Archive links for auction links
Opened this issue · 5 comments
YAJ listing pages don't last very long (unsure how long eBay ones last), and aucfan/the billion other proxy sites that save YAJ pages aren't guaranteed to keep them.
This could be extended for everything, but most sources (i.e iMp95's site) have been on the internet for ages, so the likelihood of them suddenly disappearing is probably low...
Some japanese twitter users also purge old tweets.
Also closedsearch is an invaluable resource for finding <6 month old YAJ pages.
Yep, agree we need some work here. I'm also a fan of using https://aucview.aucfan.com/yahoo/<auction ID>
to be able to check deleted auctions/removed images, but even that has its limitations.
Some YAJ sellers go the extra step to delete auction images after the listing is over (before the 6 month auto auction delete or whatever) fwiw.

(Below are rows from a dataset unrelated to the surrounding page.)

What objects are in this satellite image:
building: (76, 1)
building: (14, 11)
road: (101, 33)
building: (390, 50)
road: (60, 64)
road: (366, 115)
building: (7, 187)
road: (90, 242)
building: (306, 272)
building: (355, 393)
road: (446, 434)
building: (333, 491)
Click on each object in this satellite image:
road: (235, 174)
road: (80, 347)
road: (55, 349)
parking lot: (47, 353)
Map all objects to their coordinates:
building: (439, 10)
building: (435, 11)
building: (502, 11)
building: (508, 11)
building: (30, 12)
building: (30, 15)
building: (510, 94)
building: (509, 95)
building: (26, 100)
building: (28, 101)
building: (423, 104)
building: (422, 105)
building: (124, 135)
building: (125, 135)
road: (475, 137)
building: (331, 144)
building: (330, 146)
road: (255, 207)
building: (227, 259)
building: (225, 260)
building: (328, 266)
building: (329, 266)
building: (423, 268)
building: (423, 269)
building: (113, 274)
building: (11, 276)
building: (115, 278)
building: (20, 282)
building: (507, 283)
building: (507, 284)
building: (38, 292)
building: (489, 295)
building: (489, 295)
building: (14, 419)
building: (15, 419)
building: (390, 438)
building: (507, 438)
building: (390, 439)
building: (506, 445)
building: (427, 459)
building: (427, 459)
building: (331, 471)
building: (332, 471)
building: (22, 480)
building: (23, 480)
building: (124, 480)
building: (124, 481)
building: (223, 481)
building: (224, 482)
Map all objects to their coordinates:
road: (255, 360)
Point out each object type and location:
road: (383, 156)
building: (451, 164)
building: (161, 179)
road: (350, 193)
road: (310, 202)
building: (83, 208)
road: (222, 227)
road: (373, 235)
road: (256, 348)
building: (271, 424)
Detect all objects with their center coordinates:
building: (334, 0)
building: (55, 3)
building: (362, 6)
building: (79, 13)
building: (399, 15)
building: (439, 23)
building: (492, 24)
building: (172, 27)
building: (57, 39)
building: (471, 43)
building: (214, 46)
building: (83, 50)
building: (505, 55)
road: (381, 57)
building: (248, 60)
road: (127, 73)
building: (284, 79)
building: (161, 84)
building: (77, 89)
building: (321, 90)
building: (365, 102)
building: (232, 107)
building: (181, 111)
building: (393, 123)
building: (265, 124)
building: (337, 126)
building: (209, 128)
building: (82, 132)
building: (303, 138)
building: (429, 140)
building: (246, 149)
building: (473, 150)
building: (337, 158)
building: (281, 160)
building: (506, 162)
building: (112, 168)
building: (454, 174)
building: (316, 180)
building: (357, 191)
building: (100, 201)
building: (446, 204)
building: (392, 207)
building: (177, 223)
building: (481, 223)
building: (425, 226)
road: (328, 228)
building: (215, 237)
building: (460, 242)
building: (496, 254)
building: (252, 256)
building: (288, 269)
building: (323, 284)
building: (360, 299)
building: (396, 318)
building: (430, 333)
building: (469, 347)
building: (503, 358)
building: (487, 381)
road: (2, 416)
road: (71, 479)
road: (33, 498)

I don't exactly have a known list of sellers that do that on hand but I do know cyberdaioo
does it sometimes.
We already talked about a even more general solution of automatically crawling links regularly and persisting the files, e.g. using a github action cronjob that runs once a day.
One option to get this idea started might be to focus on the yahoo auction links first, and explore it with the limited scope. There might be a bunch of useful learnings from that before this can/should be scaled further.
Any updates to this? I am already finding dead links in the Sega boards section.
Yeah! I've been working on a small Python tool called aucscrape
in the meantime. It supports finding Yahoo, eBay and Mercari auction links and retrieving and saving their metadata and media using either the original site or a number of mirror sites. Right now its scraping support is limited to Yahoo auctions, but I'm planning to add eBay and Mercari scraping when I can.
I've already ran it over the repository and stored all Yahoo auctions locally, so rest assured those are safe right now. More soon!